Copy the entries from the beginning through the line containing "والبنك الوطني اتفاقية", replacing "يونيو" with "حزيران" and keeping everything else the same. Omit the pictures.

============

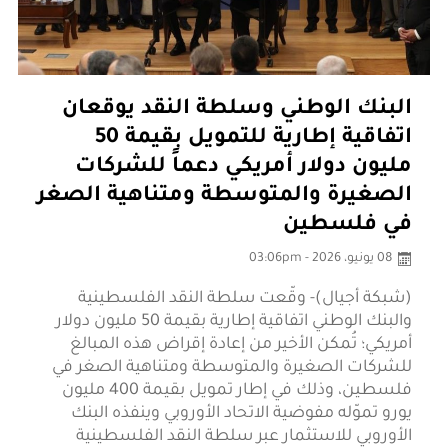
البنك الوطني وسلطة النقد يوقعان
اتفاقية إطارية للتمويل بقيمة 50
مليون دولار أمريكي دعماً للشركات
الصغيرة والمتوسطة ومتناهية الصغر
في فلسطين
08 يونيو، 2026 - 03:06pm
(شبكة أجيال)- وقّعت سلطة النقد الفلسطينية
والبنك الوطني اتفاقية إطارية بقيمة 50 مليون دولار
أمريكي؛ تُمكن الأخير من إعادة إقراض هذه المبالغ
للشركات الصغيرة والمتوسطة ومتناهية الصغر في
فلسطين، وذلك في إطار تمويل بقيمة 400 مليون
يورو تموّله مفوضية الاتحاد الأوروبي وينفذه البنك
الأوروبي للاستثمار عبر سلطة النقد الفلسطينية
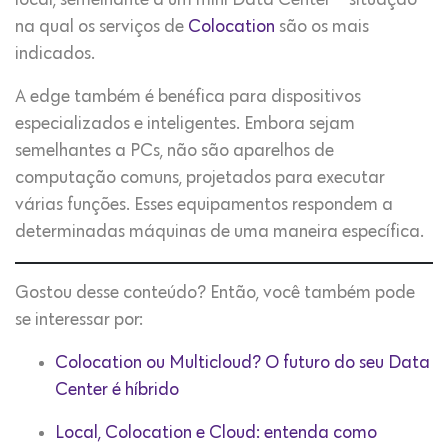
local, semelhante a um mini Data Center – situação
na qual os serviços de
Colocation
são os mais
indicados.
A edge também é benéfica para dispositivos
especializados e inteligentes. Embora sejam
semelhantes a PCs, não são aparelhos de
computação comuns, projetados para executar
várias funções. Esses equipamentos respondem a
determinadas máquinas de uma maneira específica.
Gostou desse conteúdo? Então, você também pode
se interessar por:
Colocation ou Multicloud? O futuro do seu Data
Center é híbrido
Local, Colocation e Cloud: entenda como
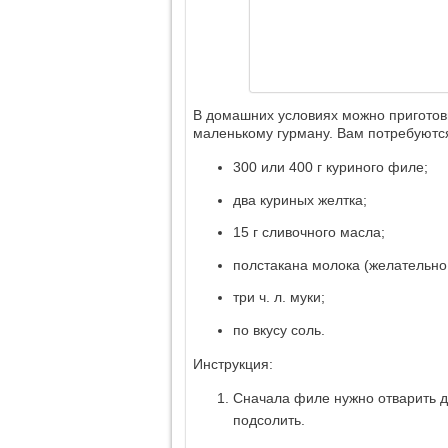
В домашних условиях можно приготови
маленькому гурману. Вам потребуются
300 или 400 г куриного филе;
два куриных желтка;
15 г сливочного масла;
полстакана молока (желательно
три ч. л. муки;
по вкусу соль.
Инструкция:
Сначала филе нужно отварить д
подсолить.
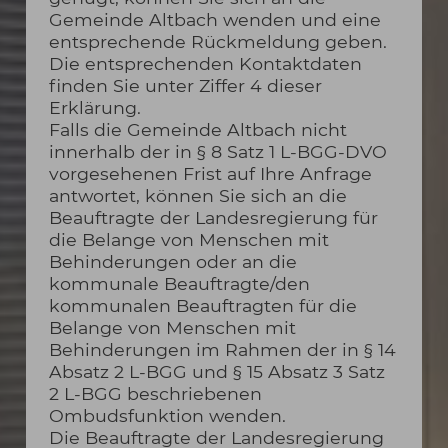
Gemeinde Altbach wenden und eine
entsprechende Rückmeldung geben.
Die entsprechenden Kontaktdaten
finden Sie unter Ziffer 4 dieser
Erklärung.
Falls die Gemeinde Altbach nicht
innerhalb der in § 8 Satz 1 L-BGG-DVO
vorgesehenen Frist auf Ihre Anfrage
antwortet, können Sie sich an die
Beauftragte der Landesregierung für
die Belange von Menschen mit
Behinderungen oder an die
kommunale Beauftragte/den
kommunalen Beauftragten für die
Belange von Menschen mit
Behinderungen im Rahmen der in § 14
Absatz 2 L-BGG und § 15 Absatz 3 Satz
2 L-BGG beschriebenen
Ombudsfunktion wenden.
Die Beauftragte der Landesregierung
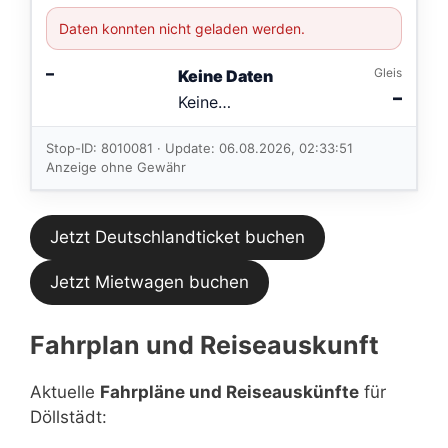
Daten konnten nicht geladen werden.
–
Gleis
Keine Daten
–
Keine
Verbindungen
im aktuellen
Stop-ID: 8010081 · Update: 06.08.2026, 02:33:51
Feed.
Anzeige ohne Gewähr
Jetzt Deutschlandticket buchen
Jetzt Mietwagen buchen
Fahrplan und Reiseauskunft
Aktuelle
Fahrpläne und Reiseauskünfte
für
Döllstädt:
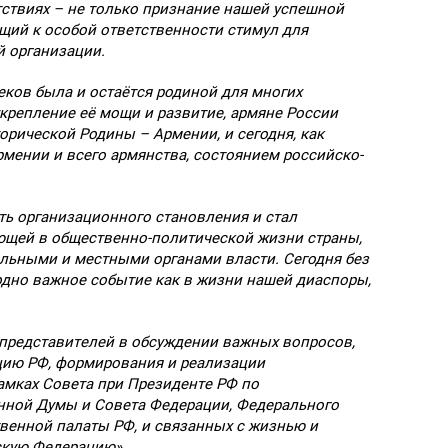
етствиях – не только признание нашей успешной
щий к особой ответственности стимул для
 организации.
еков была и остаётся родиной для многих
крепление её мощи и развитие, армяне России
орической Родины – Армении, и сегодня, как
рмении и всего армянства, состоянием российско-
ь организационного становления и стал
ующей в общественно-политической жизни страны,
альными и местными органами власти. Сегодня без
одно важное событие как в жизни нашей диаспоры,
представителей в обсуждении важных вопросов,
цию РФ, формирования и реализации
амках Совета при Президенте РФ по
ной Думы и Совета Федерации, Федерального
венной палаты РФ, и связанных с жизнью и
скую Федерацию».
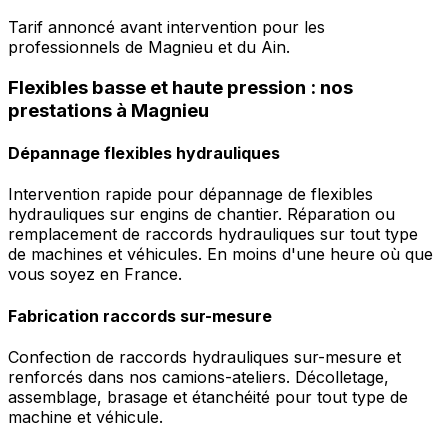
Tarif annoncé avant intervention pour les
professionnels de Magnieu et du Ain.
Flexibles basse et haute pression : nos
prestations à Magnieu
Dépannage flexibles hydrauliques
Intervention rapide pour dépannage de flexibles
hydrauliques sur engins de chantier. Réparation ou
remplacement de raccords hydrauliques sur tout type
de machines et véhicules. En moins d'une heure où que
vous soyez en France.
Fabrication raccords sur-mesure
Confection de raccords hydrauliques sur-mesure et
renforcés dans nos camions-ateliers. Décolletage,
assemblage, brasage et étanchéité pour tout type de
machine et véhicule.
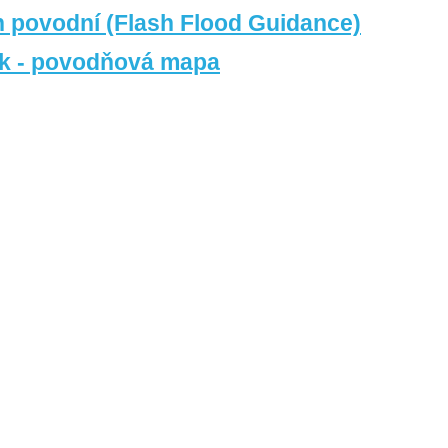
ch povodní (Flash Flood Guidance)
řek - povodňová mapa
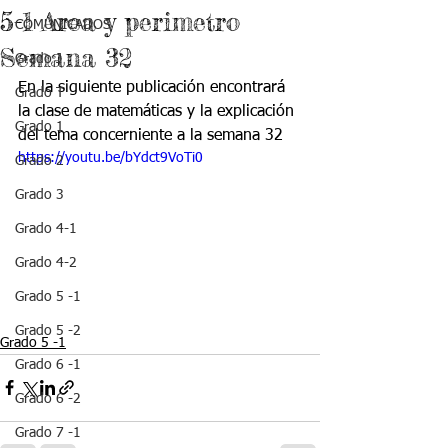
5-1 Area y perimetro
COMUNICADOS
Semana 32
Grado J
En la siguiente publicación encontrará 
Grado T
la clase de matemáticas y la explicación 
Grado 1
del tema concerniente a la semana 32
https://youtu.be/bYdct9VoTi0
Grado 2
Grado 3
Grado 4-1
Grado 4-2
Grado 5 -1
Grado 5 -2
Grado 5 -1
Grado 6 -1
Grado 6 -2
Grado 7 -1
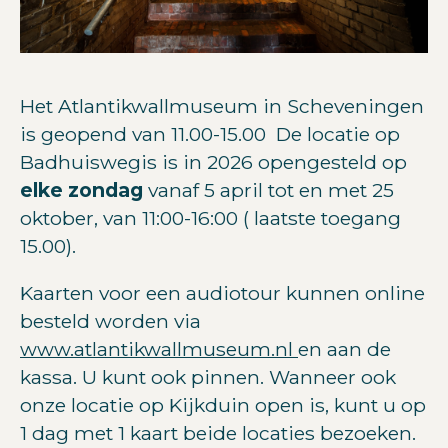
Het Atlantikwallmuseum in Scheveningen
is geopend van 11.00-15.00 De locatie op
Badhuiswegis is in 2026 opengesteld op
elke zondag
vanaf 5 april tot en met 25
oktober, van 11:00-16:00 ( laatste toegang
15.00).
Kaarten voor een audiotour kunnen online
besteld worden via
www.atlantikwallmuseum.nl
en aan de
kassa. U kunt ook pinnen. Wanneer ook
onze locatie op Kijkduin open is, kunt u op
1 dag met 1 kaart beide locaties bezoeken.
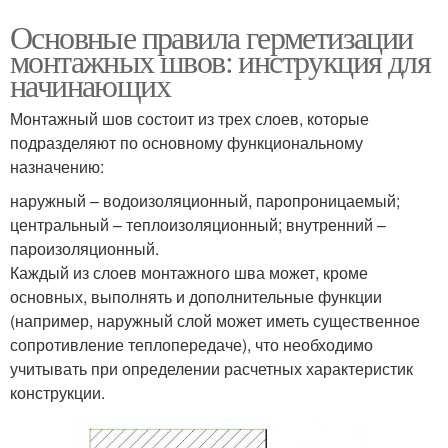
Основные правила герметизации
монтажных швов: инструкция для
начинающих
Монтажный шов состоит из трех слоев, которые
подразделяют по основному функциональному
назначению:
наружный – водоизоляционный, паропроницаемый;
центральный – теплоизоляционный; внутренний –
пароизоляционный.
Каждый из слоев монтажного шва может, кроме
основных, выполнять и дополнительные функции
(например, наружный слой может иметь существенное
сопротивление теплопередаче), что необходимо
учитывать при определении расчетных характеристик
конструкции.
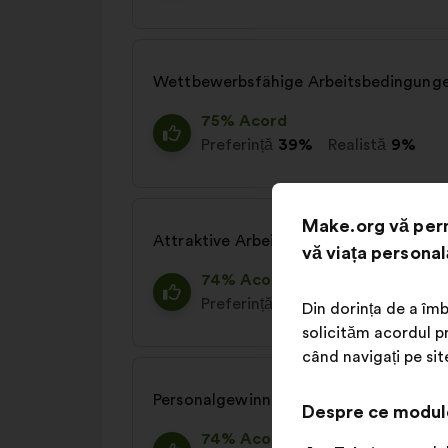
Wettbewerbsfähige Arbeitsbedingunge
75% Acord
Preferință
39%
Realistă
9%
Make.org vă perm
Attraktive Arbeitszeiten ermöglichen
vă viața personal
74% Acord
Preferință
32%
Realistă
14%
Din dorința de a îmb
solicităm acordul pr
când navigați pe sit
Personalgewinnung und Onboarding pro
Despre ce modul
74% Acord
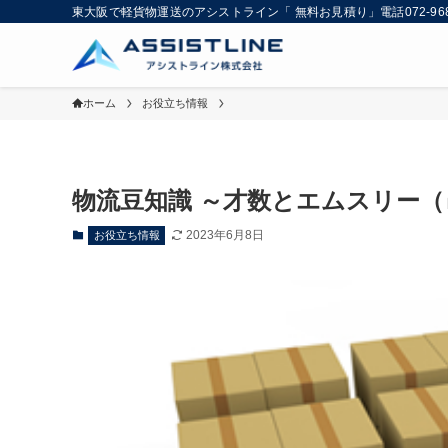
東大阪で軽貨物運送のアシストライン「 無料お見積り」電話072-9
ホーム
お役立ち情報
物流豆知識 ～才数とエムスリー
2023年6月8日
お役立ち情報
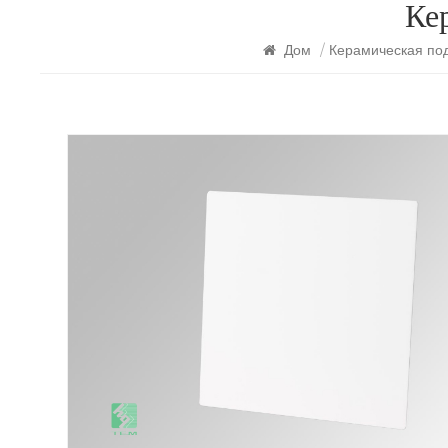
Ке
Дом
/
Керамическая под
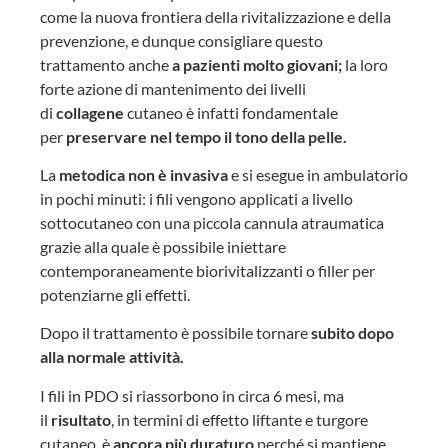
come la nuova frontiera della rivitalizzazione e della
prevenzione, e dunque consigliare questo
trattamento anche
a pazienti molto giovani;
la loro
forte azione di mantenimento dei livelli
di
collagene
cutaneo è infatti fondamentale
per
preservare nel tempo il tono della pelle.
La
metodica non è invasiva
e si esegue in ambulatorio
in pochi minuti: i fili vengono applicati a livello
sottocutaneo con una piccola cannula atraumatica
grazie alla quale è possibile iniettare
contemporaneamente biorivitalizzanti o filler per
potenziarne gli effetti.
Dopo il trattamento è possibile tornare
subito dopo
alla normale attività.
I fili in PDO si riassorbono in circa 6 mesi, ma
il
risultato
, in termini di effetto liftante e turgore
cutaneo, è
ancora più duraturo
perché si mantiene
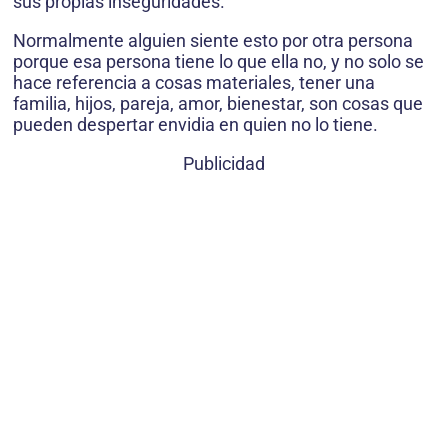
sus propias inseguridades.
Normalmente alguien siente esto por otra persona
porque esa persona tiene lo que ella no, y no solo se
hace referencia a cosas materiales, tener una
familia, hijos, pareja, amor, bienestar, son cosas que
pueden despertar envidia en quien no lo tiene.
Publicidad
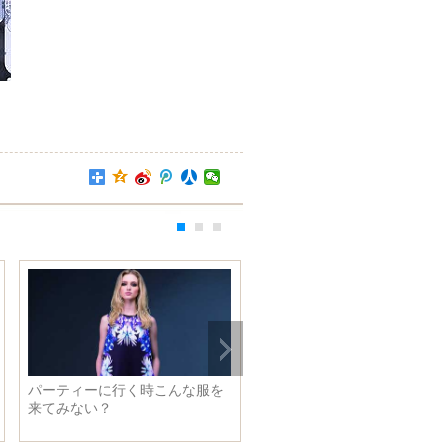
パーティーに行く時こんな服を
真夏の海空、アクセサリーと
来てみない？
わせれば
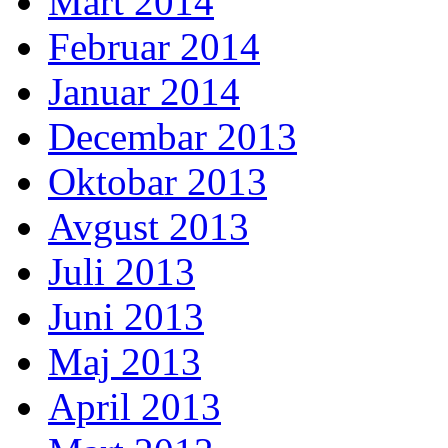
Mart 2014
Februar 2014
Januar 2014
Decembar 2013
Oktobar 2013
Avgust 2013
Juli 2013
Juni 2013
Maj 2013
April 2013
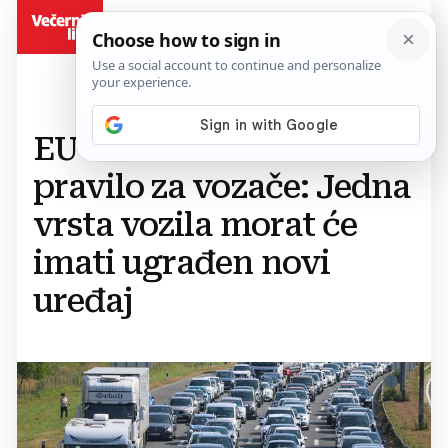
BiH
EU uvodi novo i strože
pravilo za vozače: Jedna
vrsta vozila morat će
imati ugrađen novi
uređaj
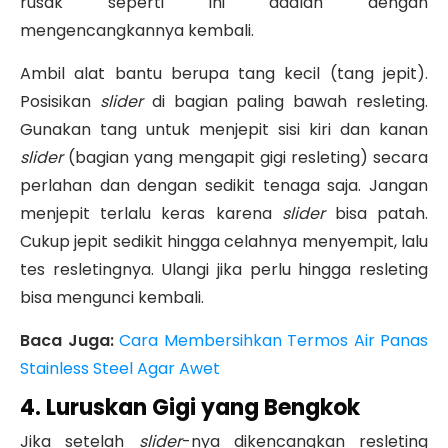
rusak seperti ini adalah dengan
mengencangkannya kembali.
Ambil alat bantu berupa tang kecil (tang jepit).
Posisikan
slider
di bagian paling bawah resleting.
Gunakan tang untuk menjepit sisi kiri dan kanan
slider
(bagian yang mengapit gigi resleting) secara
perlahan dan dengan sedikit tenaga saja. Jangan
menjepit terlalu keras karena
slider
bisa patah.
Cukup jepit sedikit hingga celahnya menyempit, lalu
tes resletingnya. Ulangi jika perlu hingga resleting
bisa mengunci kembali.
Baca Juga:
Cara Membersihkan Termos Air Panas
Stainless Steel Agar Awet
4. Luruskan Gigi yang Bengkok
Jika setelah
slider
-nya dikencangkan resleting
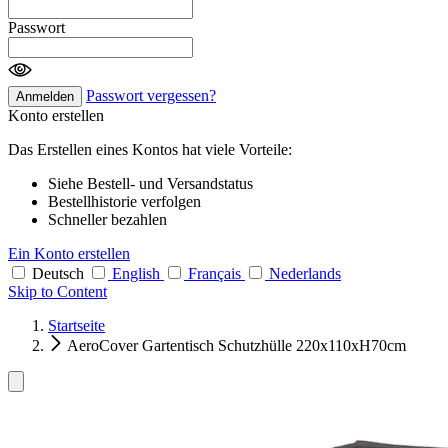
Passwort
Passwort vergessen?
Anmelden
Konto erstellen
Das Erstellen eines Kontos hat viele Vorteile:
Siehe Bestell- und Versandstatus
Bestellhistorie verfolgen
Schneller bezahlen
Ein Konto erstellen
Deutsch
English
Français
Nederlands
Skip to Content
Startseite
AeroCover Gartentisch Schutzhülle 220x110xH70cm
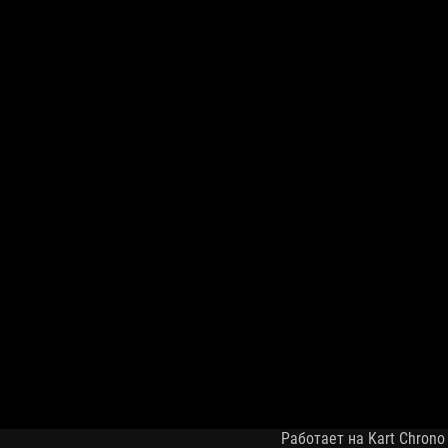
Работает на Kart Chrono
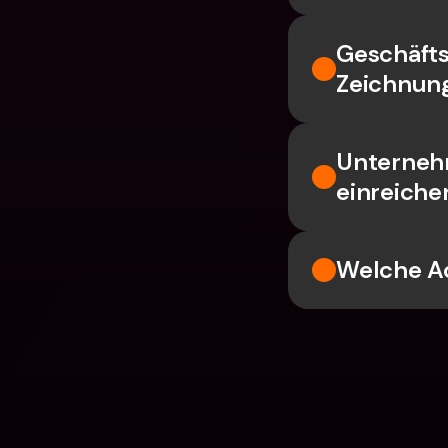
Geschäfts
Zeichnun
Unternehm
einreiche
Welche A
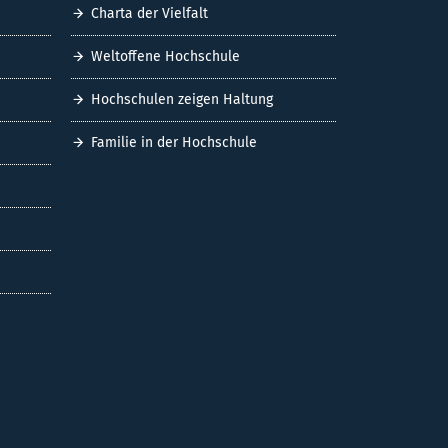
Charta der Vielfalt
Weltoffene Hochschule
Hochschulen zeigen Haltung
Familie in der Hochschule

============

TASK OUTPUT:
البنك الوطني وسلطة النقد يوقعان
اتفاقية إطارية للتمويل بقيمة 50
مليون دولار أمريكي دعماً للشركات
الصغيرة والمتوسطة ومتناهية الصغر
في فلسطين
08 حزيران، 2026 - 03:06pm
(شبكة أجيال)- وقّعت سلطة النقد الفلسطينية
والبنك الوطني اتفاقية إطارية بقيمة 50 مليون دولار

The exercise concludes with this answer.